Там царила кромешная почти осязаемая тьма. Абрам наощупь добрался до охапки полусгнившей соломы и сел. В следующее мгновение он увидел то, что повергло его в шок. Абрама прошиб холодный пот и захватил ледяной ужас. Он не мог шевельнуть даже мизинцем ноги и отвести взгляда от видения, представшего его взору в темной пещере. Это было похоже на бледносерую дымку, напоминающую человеческую фигуру. Она висела в воздухе посреди пещеры, освещая ее небольшое пространство собственным светом. Абрам не смог различить глаз, но хорошо ощущал, что на него пристально смотрят. Теплая приятная волна захлестнула внутренности. Мальчик, сам не осознавая, что делает, стал на колени и поклонился. Когда же снова поднял голову, не увидел ничего, кроме осязаемой пещерной тьмы…
– …просыпайся же наконец, мальчишка окаянный, – раздался над самым ухом Абрама раздраженный голос Нахора.
Абрам открыл глаза и удивленно уставился на брата. Пещера освещалась ярким пламенем костра, разведенного посреди. Нахор сидел рядом и недовольно смотрел на Абрама. Несколько минут братья молча смотрели друг на друга.
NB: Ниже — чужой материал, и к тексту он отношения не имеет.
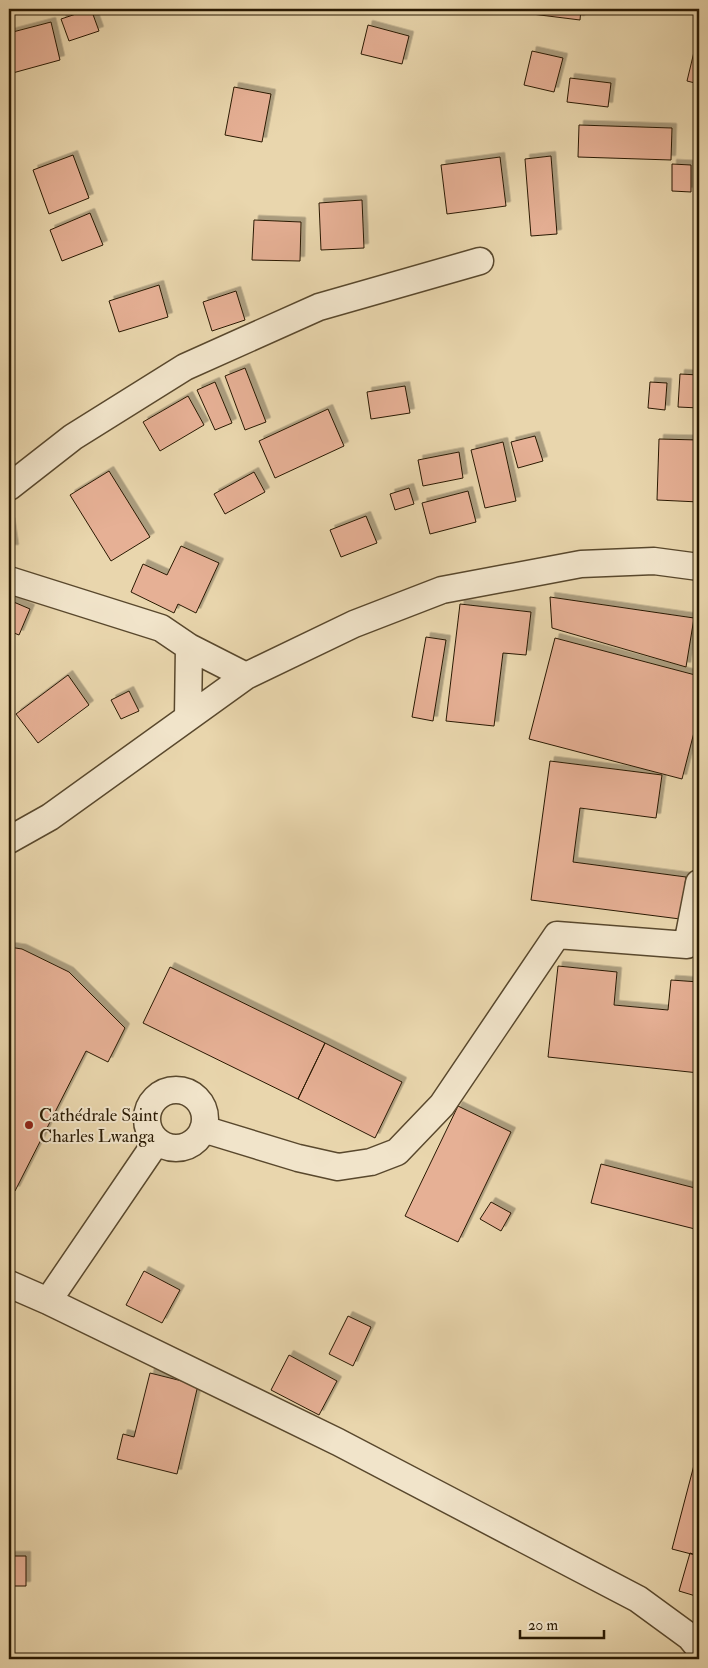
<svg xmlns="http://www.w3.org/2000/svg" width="708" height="1668" font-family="'IM FELL Double Pica',serif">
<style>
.building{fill:#e6b095;stroke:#291902;filter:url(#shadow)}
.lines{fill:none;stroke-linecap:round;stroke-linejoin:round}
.street-casing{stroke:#59482d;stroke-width:29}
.street{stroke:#f1e4ca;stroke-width:26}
.poi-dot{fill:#8f2418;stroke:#f1e4ca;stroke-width:2}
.labels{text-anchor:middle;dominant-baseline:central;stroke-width:4;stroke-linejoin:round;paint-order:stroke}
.poi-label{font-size:18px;fill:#291902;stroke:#f1e4ca;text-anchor:start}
</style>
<defs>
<filter id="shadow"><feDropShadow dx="4.5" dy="-4.5" stdDeviation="0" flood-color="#0004"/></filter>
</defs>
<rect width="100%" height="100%" fill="#e9d6ad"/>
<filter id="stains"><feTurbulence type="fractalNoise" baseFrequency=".004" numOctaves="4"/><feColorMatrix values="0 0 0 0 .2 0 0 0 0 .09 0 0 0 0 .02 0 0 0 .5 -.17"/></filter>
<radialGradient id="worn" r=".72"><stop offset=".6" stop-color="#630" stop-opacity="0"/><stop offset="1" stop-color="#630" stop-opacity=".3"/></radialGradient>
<path class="building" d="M91 9 99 31 69 41 61 19Z
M492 9H581L580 20Z
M51 22 60 60 9 74V33Z
M368 25 409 36 402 64 361 54Z
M699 31V84L687 81Z
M532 51 563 58 554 92 524 85Z
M570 78 611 83 608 107 567 102Z
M234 87 271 94 262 142 225 135Z
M579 125 672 128 671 160 578 157Z
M73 155 89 198 49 214 33 170Z
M551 156 557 234 531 236 525 159Z
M500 157 506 206 447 214 441 165Z
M672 164 691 165V192L672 191Z
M362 200 364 248 321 250 319 203Z
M90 213 103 245 62 261 50 230Z
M254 220 301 222 300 261 252 260Z
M159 285 168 317 119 332 109 301Z
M236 291 245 320 212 331 203 302Z
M245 368 266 422 245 430 225 376Z
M680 374 699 375V408L678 407Z
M215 382 232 423 215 430 197 390Z
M650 382 667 383 665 410 648 408Z
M405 386 410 413 371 419 367 392Z
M188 396 204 425 160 451 143 422Z
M328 409 344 446 275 478 259 441Z
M535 436 543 461 518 468 511 442Z
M659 439 699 440V502L657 500Z
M503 442 516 501 485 508 471 450Z
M459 452 463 478 423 486 418 460Z
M109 471 150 537 111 561 70 495Z
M254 472 265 492 225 514 214 494Z
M409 488 414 504 395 510 390 494Z
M468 491 476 522 430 534 422 503Z
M366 516 377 543 341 557 330 530Z
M9 522H10L14 549H9Z
M181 546 219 563 196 613 178 604 174 613 131 592 143 564 167 575Z
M550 597 694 618 686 667 552 628Z
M9 600 30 609 19 635 9 631Z
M460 604 531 612 526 655 503 653 494 726 446 721Z
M426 637 446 640 433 721 412 717Z
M555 638 699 676V713L682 779 529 739Z
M68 675 89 705 38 743 16 714Z
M129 691 139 711 121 719 111 700Z
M550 761 662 775 656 818 580 808 573 862 686 877 680 919 531 900Z
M9 947 22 949 69 972 125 1028 108 1062 86 1051 15 1191 9 1188Z
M558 966 617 972 614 1005 668 1010 671 980 699 982V1073L548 1057Z
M170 967 325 1043 298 1099 143 1023Z
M325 1043 402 1082 375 1138 298 1099Z
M458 1106 511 1132 458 1242 405 1216Z
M601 1164 699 1189V1230L591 1203Z
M491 1202 511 1213 501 1231 480 1219Z
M144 1271 180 1290 162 1323 126 1305Z
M348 1316 371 1327 353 1366 329 1354Z
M289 1355 337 1381 319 1415 271 1390Z
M150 1373 198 1385 177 1474 117 1459 123 1434 134 1437Z
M699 1446V1556L672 1549Z
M690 1553 699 1556V1597L679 1591Z
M9 1556H26V1586H9Z"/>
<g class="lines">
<g class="street-casing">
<path id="street" d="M9 487 73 437 185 367 319 307 480 261
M9 580 161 628 189 647 246 676
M188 717 189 647
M9 840 50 817 246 676 354 624 442 590 581 564 654 561 699 567
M147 1119a29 29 0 1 1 58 0a29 29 0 1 1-58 0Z
M203 1129 298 1158 338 1167 371 1162 397 1152 442 1105 557 935 687 945 699 883
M9 1284 48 1301 157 1141
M48 1301 338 1442 638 1599 690 1637 699 1648"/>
</g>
<use href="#street" class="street"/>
</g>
<circle class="poi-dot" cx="29" cy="1125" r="5"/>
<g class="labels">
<g class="poi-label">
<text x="39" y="1115">Cathédrale Saint<tspan x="39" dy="21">Charles Lwanga</tspan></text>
</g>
</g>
<rect width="708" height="1668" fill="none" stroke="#e9d6ad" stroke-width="30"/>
<rect x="10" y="10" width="688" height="1648" fill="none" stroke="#291902" stroke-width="2.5"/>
<rect x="15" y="15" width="678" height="1638" fill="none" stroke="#291902"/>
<path d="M520 1630v8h84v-8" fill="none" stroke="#291902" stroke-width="2.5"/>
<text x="528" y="1630" font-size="15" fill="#291902" stroke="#f1e4ca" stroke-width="4" paint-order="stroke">20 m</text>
<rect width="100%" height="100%" filter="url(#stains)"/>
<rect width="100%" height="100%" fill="url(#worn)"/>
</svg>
– Почему ты убежал? – холодно спросил Нахор, – отец нуждался в утешении и внимании, а должен был волноваться из-за твоего исчезновения. Мне стоило больших трудов найти тебя здесь.
Абрам протер глаза и сел. Он почти не слушал брата. Перед его глазами стояла до сих пор дымчатая фигура.
«Значит, это был сон» – подумал мальчик и поежился. Все равно было как-то не по себе.
– Он не волновался обо мне, – сказал Абрам и посмотрел на огонь, – отцу нет до меня никакого дела. Я не собираюсь возвращаться домой.
Нахор ошарашено посмотрел на Абрама.
– Почему?
– Я не хочу батрачить на пристани от зари до зари, для того только, чтобы зарабатывать ему на вино.
Нахор встал и, подойдя к костру, подбросил туда немного сухих веток, затем прошелся по пещере.
– Ты должен понять его, Абрам, – после некоторого молчания произнес он.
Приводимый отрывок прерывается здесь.